▶ DATA IN THIS EXERCISE
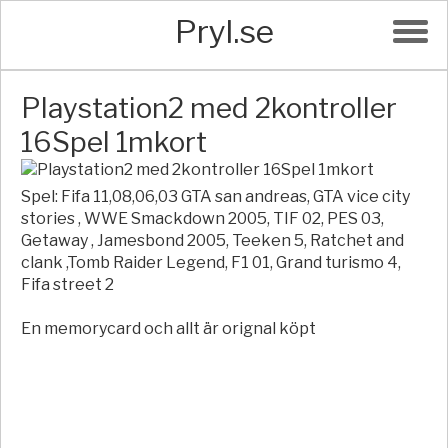
Pryl.se
Playstation2 med 2kontroller
16Spel 1mkort
Spel: Fifa 11,08,06,03 GTA san andreas, GTA vice city
stories , WWE Smackdown 2005, TIF 02, PES 03,
Getaway , Jamesbond 2005, Teeken 5, Ratchet and
clank ,Tomb Raider Legend, F1 01, Grand turismo 4,
Fifa street 2
En memorycard och allt är orignal köpt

▶ WHAT TO WORK ON
The "Fifa street 2" line through the last line above: set these down exactly and add nothing else.

▶ WRITTEN ANSWER
Fifa street 2
En memorycard och allt är orignal köpt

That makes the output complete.